Reading passage:
The Yes on 23 campaign, a group launched and funded primarily by three oil companies -- Valero Energy, Tesoro Corporation and Koch Industries -- subsidiary Flint Hills Resources -- has been meddling in science, much to the liking of its oil industry bankrollers. Recent financial reports reveal the Yes on 23 campaign has raised more than $5.2 million in the past three months, mostly from the oil companies.

The funding reports reveal payments of tens of thousands of dollars going to researchers at an industry front group well known for ginning up misleading research suggesting that California's clean-energy efforts would kill jobs.

According to the financial disclosures, the oil-backed campaign paid Pacific Research Institute $40,000, no doubt intended to bolster its efforts to attack California’s AB 32 law.

Pacific Research Institute is also funded by Exxon and by the Koch family foundations, which have funneled hundreds of thousands of dollars into the front group’s coffers in recent years.

The reports also reveal that a supposedly independent “economist,” Thomas Tanton, received $35,000 to produce a "study" suggesting that California’s efforts to reduce global warming pollution would hurt local economies and communities. Tanton is far from “independent,” in fact he is a consultant to the oil and gas industry, serves as Senior Fellow of Energy Studies with the Pacific Research Institute [PDF], contributes regular columns for the Heartland Institute, and was a former VP at the Institute for Energy Research, another group heavily funded by oil and gas interests.

The oil-backed Yes on 23 campaign is also trying to convince voters of color that their jobs are at risk, and that they are merely protecting the interests of the poor rather than protecting their dirty-energy profits. Many of their ads seek to appeal to the Latino, African-American and Asian-Pacific Islander communities that comprise 58 percent of California's population.

California’s clean energy economy is growing faster than in any other state, largely due to the passage of AB 32, the Global Warming Solutions Act, which opened the doors for clean energy growth.

But it seems that the Koch brothers, like many of the rest of the entrenched oil and coal industry barons, will stop at nothing in order to protect the status quo fossil-fuel addiction that is saddling the global economy and wrecking the climate.

Given data:
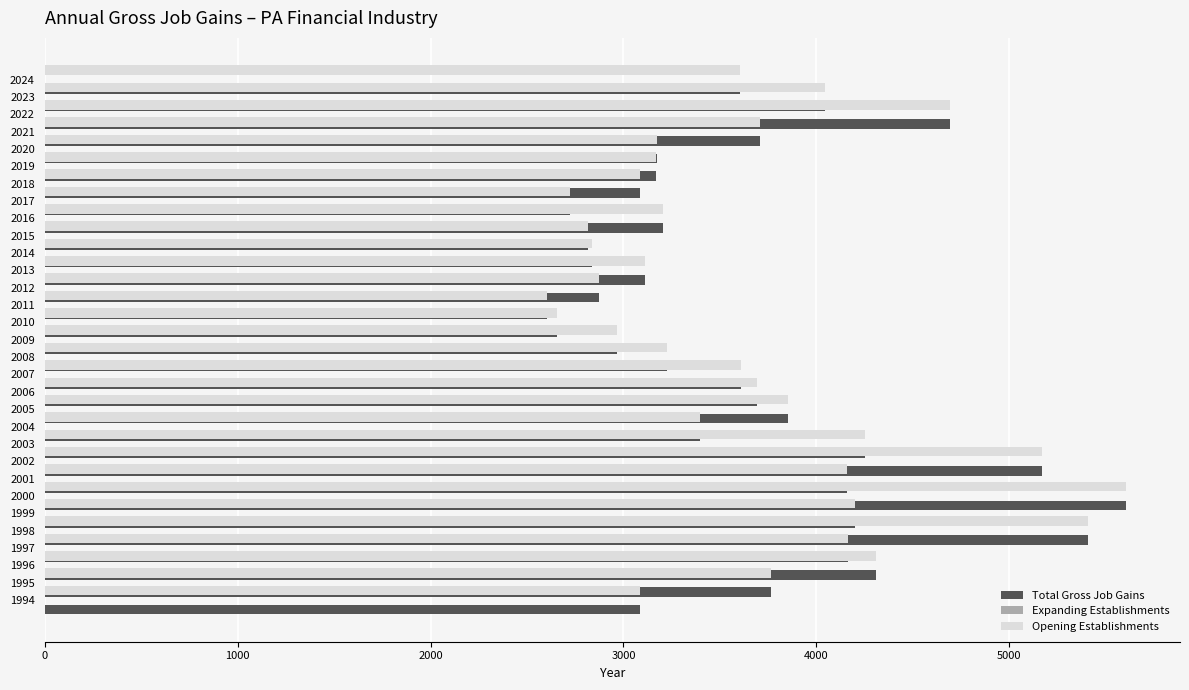

How many data points does each series have?

31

What is needed: Echo the part of the Yes on 23 campaign funding passage between "The Yes on 23 campaign, a" and "would kill jobs.", inclusive. The data shown here was taken from a separate source.

Result for this task:
The Yes on 23 campaign, a group launched and funded primarily by three oil companies -- Valero Energy, Tesoro Corporation and Koch Industries -- subsidiary Flint Hills Resources -- has been meddling in science, much to the liking of its oil industry bankrollers. Recent financial reports reveal the Yes on 23 campaign has raised more than $5.2 million in the past three months, mostly from the oil companies.

The funding reports reveal payments of tens of thousands of dollars going to researchers at an industry front group well known for ginning up misleading research suggesting that California's clean-energy efforts would kill jobs.